We had many politicians on the right in the UK call the Kenmure Street stand off and the protestors an “Act of legal rebellion” but those same people were suspiciously silent when thousands of union flag waving football fans trashed the city centre and caused the police who quoted “due to a level of disorder” they will make use of the powers available under section 14 of the public order act 1986 to disperse those who chose to gather. 20 people were arrested and three police officers were injured.
When the crowds were cleared from Kenmure St, the locals cleared up, recycled their litter and left the place tidy. Images online afterwards show a quiet tidy street. The same cannot be said about George Square and the surrounding area.
George Square had the reek of urine 8 hours after the Rangers happy kick ball celebrators staggered home.
It’s reported that police will be using footage to find the rest of the happy fans who threw missiles at the cops for further action.
There are no easy answers to this, people know its not all about football, there is an underlying “get it up ye” to the Scottish government from a section of unionists as the Scottish Tories who tweeted support to the fans, who then deleted them, shows that plainly. There was sectarian chanting and as a Rangers fan myself, I was ashamed. We know its not all fans who behave like this, that goes without saying. But trying to pass it off as a ‘small minority of incidents’ when social media is flooded with extensive video evidence shows that the violence and public disorder was pretty horrendous. The city centre was under siege during a pandemic.
READ MORE: Robina Qureshi: Raid attempt shows Westminster's hostile environment has no place in Glasgow
Can’t they have football celebrations inside football grounds? There are toilets and contained facilities and they KNEW this was going to happen. Why let it be marched and spread through the city while using so many police resources?

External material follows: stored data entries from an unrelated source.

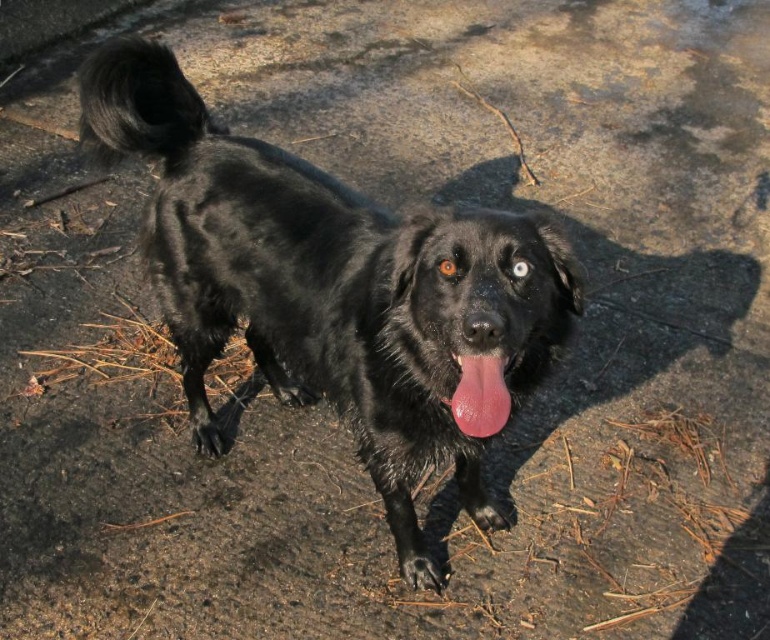
Question: Observing the image, what is the correct spatial positioning of shiny black dog at center in reference to pink glossy tongue at center?

Choices:
 (A) below
 (B) above

Answer: (B)

Question: Is shiny black dog at center further to camera compared to pink glossy tongue at center?

Choices:
 (A) yes
 (B) no

Answer: (B)

Question: Among these objects, which one is nearest to the camera?

Choices:
 (A) shiny black dog at center
 (B) pink glossy tongue at center

Answer: (A)

Question: Which point is farther from the camera taking this photo?

Choices:
 (A) (454, 397)
 (B) (407, 296)

Answer: (B)

Question: In this image, where is shiny black dog at center located relative to pink glossy tongue at center?

Choices:
 (A) above
 (B) below

Answer: (A)

Question: Which point is closer to the camera?

Choices:
 (A) (469, 369)
 (B) (320, 372)

Answer: (A)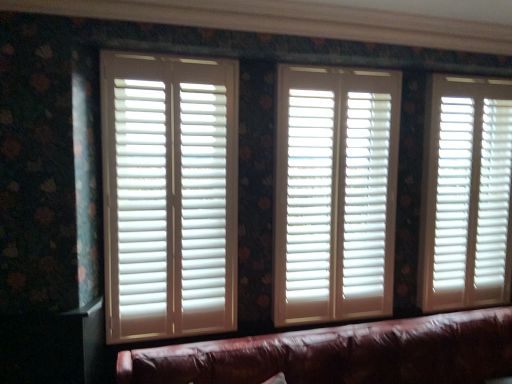
Question: Is white matte wood blinds at center, which ranks as the second window blind in right-to-left order, taller or shorter than white matte blinds at right, which appears as the 1th window blind when viewed from the right?

Choices:
 (A) short
 (B) tall

Answer: (A)

Question: In the image, is white matte wood blinds at center, which ranks as the second window blind in right-to-left order, positioned in front of or behind white matte blinds at right, which appears as the 1th window blind when viewed from the right?

Choices:
 (A) behind
 (B) front

Answer: (B)

Question: Which is nearer to the white matte blinds at left, the first window blind in the left-to-right sequence?

Choices:
 (A) white matte blinds at right, which is the third window blind in left-to-right order
 (B) leather couch at lower center
 (C) white matte wood blinds at center, the second window blind in the left-to-right sequence

Answer: (C)

Question: Estimate the real-world distances between objects in this image. Which object is closer to the white matte blinds at right, which appears as the 1th window blind when viewed from the right?

Choices:
 (A) white matte blinds at left, the first window blind in the left-to-right sequence
 (B) white matte wood blinds at center, the second window blind in the left-to-right sequence
 (C) leather couch at lower center

Answer: (B)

Keep it all contained, let all Glasgow teams scream, sing, bang fireworks all inside the stadia and let the club pick up the bill for the clear up. It's highly irresponsible to let the anger and virus spread like a tsunami of sectarian rage throughout the busy city.

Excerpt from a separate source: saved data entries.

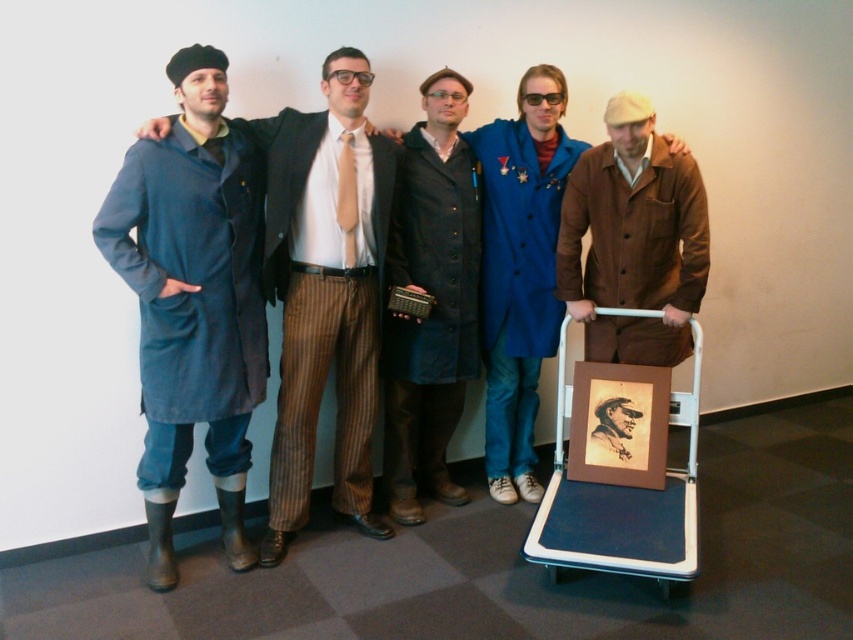
Is denim coat at left to the right of blue fabric cart at lower right from the viewer's perspective?

Incorrect, denim coat at left is not on the right side of blue fabric cart at lower right.

Does point (305, 150) come in front of point (646, 568)?

No, it is not.

The height and width of the screenshot is (640, 853). In order to click on denim coat at left in this screenshot , I will do `click(326, 292)`.

Does blue fabric cart at lower right have a greater height compared to brown suede jacket at right?

Correct, blue fabric cart at lower right is much taller as brown suede jacket at right.

Does blue fabric cart at lower right have a smaller size compared to brown suede jacket at right?

Actually, blue fabric cart at lower right might be larger than brown suede jacket at right.

Locate an element on the screen. This screenshot has width=853, height=640. blue fabric cart at lower right is located at coordinates (619, 474).

Which is more to the left, dark blue coat at center or blue fabric cart at lower right?

dark blue coat at center is more to the left.

Who is lower down, dark blue coat at center or blue fabric cart at lower right?

blue fabric cart at lower right is below.

Identify the location of dark blue coat at center. The width and height of the screenshot is (853, 640). (432, 298).

Locate an element on the screen. dark blue coat at center is located at coordinates (432, 298).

People will blame Sturgeon for letting this happen, people will blame the cops for not doing enough, people will blame the Tories for egging them on, on social media. Ultimately the people who used the city as toilet and smashed glass into the streets and flower beds will wake up and blame someone else.
Until we find a solution to containing football celebrations of ALL GLASGOW TEAMS and tackle loud open sectarianism, we will all fail and watch it repeat year after year.